IEEE Trans Vis Comput Graph. 2023 Aug;29(8):3519-3534. doi: 10.1109/TVCG.2022.3163676. Epub 2023 Jun 29.
Synthesizing human motion with a global structure, such as a choreography, is a challenging task. Existing methods tend to concentrate on local smooth pose transitions and neglect the global context or the theme of the motion. In this work, we present a music-driven motion synthesis framework that generates long-term sequences of human motions which are synchronized with the input beats, and jointly form a global structure that respects a specific dance genre. In addition, our framework enables generation of diverse motions that are controlled by the content of the music, and not only by the beat. Our music-driven dance synthesis framework is a hierarchical system that consists of three levels: pose, motif, and choreography. The pose level consists of an LSTM component that generates temporally coherent sequences of poses. The motif level guides sets of consecutive poses to form a movement that belongs to a specific distribution using a novel motion perceptual-loss. And the choreography level selects the order of the performed movements and drives the system to follow the global structure of a dance genre. Our results demonstrate the effectiveness of our music-driven framework to generate natural and consistent movements on various dance types, having control over the content of the synthesized motions, and respecting the overall structure of the dance.

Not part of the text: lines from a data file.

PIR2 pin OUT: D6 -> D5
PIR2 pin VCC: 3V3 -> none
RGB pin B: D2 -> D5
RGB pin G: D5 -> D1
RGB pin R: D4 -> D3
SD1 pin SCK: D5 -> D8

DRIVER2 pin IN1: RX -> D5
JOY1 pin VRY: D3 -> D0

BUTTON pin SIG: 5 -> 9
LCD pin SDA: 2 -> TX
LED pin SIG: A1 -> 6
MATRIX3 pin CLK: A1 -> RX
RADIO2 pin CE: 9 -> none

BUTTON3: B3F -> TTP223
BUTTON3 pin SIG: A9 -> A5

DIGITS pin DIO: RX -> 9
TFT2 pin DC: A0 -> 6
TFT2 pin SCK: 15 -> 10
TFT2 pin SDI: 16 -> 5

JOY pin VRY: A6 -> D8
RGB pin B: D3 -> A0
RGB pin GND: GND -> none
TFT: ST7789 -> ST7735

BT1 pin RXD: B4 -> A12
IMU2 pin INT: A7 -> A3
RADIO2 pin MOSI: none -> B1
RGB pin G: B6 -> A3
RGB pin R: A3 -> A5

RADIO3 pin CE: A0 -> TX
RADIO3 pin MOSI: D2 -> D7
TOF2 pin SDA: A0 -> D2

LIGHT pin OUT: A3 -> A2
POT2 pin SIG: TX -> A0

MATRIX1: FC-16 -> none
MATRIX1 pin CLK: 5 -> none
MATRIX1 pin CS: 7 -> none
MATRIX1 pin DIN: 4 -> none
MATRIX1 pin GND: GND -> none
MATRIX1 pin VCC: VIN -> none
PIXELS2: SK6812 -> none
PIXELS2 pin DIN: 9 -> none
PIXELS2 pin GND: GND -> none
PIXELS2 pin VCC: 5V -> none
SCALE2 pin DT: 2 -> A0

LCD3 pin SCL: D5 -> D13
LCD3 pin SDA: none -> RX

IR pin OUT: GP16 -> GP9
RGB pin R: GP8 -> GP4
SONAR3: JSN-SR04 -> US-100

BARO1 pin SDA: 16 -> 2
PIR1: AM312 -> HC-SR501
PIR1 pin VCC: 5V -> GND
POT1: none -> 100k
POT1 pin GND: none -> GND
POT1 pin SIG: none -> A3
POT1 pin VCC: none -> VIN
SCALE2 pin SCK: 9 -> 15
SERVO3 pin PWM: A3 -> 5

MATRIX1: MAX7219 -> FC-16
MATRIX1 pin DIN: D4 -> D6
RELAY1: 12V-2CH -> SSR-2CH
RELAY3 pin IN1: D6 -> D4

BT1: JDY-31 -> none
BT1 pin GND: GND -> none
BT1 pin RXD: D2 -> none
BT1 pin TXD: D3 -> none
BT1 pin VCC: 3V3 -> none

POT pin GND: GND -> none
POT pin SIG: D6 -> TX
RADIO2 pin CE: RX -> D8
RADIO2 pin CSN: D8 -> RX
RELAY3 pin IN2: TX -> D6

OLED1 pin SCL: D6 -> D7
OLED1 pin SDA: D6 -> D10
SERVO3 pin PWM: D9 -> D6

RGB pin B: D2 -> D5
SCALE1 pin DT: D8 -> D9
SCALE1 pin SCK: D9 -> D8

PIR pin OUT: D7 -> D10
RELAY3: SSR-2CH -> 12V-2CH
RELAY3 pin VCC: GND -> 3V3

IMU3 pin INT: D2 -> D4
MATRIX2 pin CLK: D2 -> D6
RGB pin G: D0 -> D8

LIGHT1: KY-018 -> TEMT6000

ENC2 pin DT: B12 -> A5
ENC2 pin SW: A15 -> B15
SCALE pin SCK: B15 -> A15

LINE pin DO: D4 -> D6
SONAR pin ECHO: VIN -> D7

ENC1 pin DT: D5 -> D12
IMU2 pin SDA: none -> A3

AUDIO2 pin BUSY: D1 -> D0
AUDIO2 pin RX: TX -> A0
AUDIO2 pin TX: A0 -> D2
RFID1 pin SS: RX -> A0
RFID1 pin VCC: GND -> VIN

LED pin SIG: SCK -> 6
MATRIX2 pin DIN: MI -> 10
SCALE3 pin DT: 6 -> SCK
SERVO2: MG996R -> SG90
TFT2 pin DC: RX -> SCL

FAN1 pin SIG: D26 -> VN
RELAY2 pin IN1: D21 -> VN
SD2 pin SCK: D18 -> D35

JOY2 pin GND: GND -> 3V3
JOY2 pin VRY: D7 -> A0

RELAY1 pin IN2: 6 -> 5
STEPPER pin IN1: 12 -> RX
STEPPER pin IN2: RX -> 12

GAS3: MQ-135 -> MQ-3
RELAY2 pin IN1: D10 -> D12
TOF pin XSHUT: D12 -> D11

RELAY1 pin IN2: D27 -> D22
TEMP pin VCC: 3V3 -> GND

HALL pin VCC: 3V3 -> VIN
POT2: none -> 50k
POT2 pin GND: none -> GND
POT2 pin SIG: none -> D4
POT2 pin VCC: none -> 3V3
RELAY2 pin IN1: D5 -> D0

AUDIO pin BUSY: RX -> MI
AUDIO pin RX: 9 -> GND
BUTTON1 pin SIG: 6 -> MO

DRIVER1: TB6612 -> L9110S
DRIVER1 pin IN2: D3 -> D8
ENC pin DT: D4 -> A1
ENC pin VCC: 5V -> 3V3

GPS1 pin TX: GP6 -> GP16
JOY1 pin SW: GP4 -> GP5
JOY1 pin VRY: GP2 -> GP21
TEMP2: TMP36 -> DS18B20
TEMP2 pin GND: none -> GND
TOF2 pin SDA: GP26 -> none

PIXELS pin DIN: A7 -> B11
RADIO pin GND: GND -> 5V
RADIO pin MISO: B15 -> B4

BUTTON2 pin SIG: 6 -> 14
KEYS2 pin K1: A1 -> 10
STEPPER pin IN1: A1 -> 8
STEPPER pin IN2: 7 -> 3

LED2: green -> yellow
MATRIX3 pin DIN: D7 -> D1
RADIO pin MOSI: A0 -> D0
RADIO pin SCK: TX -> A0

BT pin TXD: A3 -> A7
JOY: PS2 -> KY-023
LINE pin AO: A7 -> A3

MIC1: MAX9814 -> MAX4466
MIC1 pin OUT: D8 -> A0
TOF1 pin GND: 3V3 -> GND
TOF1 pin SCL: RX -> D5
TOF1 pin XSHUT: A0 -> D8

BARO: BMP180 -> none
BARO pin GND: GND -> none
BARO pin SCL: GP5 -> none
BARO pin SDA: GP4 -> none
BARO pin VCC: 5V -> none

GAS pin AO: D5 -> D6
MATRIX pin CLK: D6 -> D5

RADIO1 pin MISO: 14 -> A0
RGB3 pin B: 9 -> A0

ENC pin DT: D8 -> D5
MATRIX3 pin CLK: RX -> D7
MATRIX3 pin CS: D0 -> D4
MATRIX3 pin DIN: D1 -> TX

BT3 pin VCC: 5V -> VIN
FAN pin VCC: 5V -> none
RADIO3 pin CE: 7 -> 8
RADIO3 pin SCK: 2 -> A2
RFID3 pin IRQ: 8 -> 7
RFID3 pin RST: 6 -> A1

用全局结构(如编舞)合成人体运动是一项具有挑战性的任务。现有的方法往往侧重于局部平滑的姿势转换,而忽略了运动的全局背景或主题。在这项工作中,我们提出了一个音乐驱动的运动合成框架,该框架可以生成与输入节拍同步的长期人体运动序列,并共同形成一个尊重特定舞蹈风格的全局结构。此外,我们的框架还能够生成多种运动,这些运动不仅由节拍控制,还由音乐的内容控制。我们的音乐驱动的舞蹈合成框架是一个分层系统,由三个层次组成:姿势、动机和编舞。姿势层由一个 LSTM 组件组成,该组件生成时间连贯的姿势序列。动机层使用新颖的运动感知损失引导连续的姿势集形成属于特定分布的运动。编舞层选择所表演动作的顺序,并驱动系统遵循舞蹈风格的整体结构。我们的结果表明,我们的音乐驱动框架能够有效地生成各种舞蹈类型的自然和一致的动作,对合成动作的内容进行控制,并尊重舞蹈的整体结构。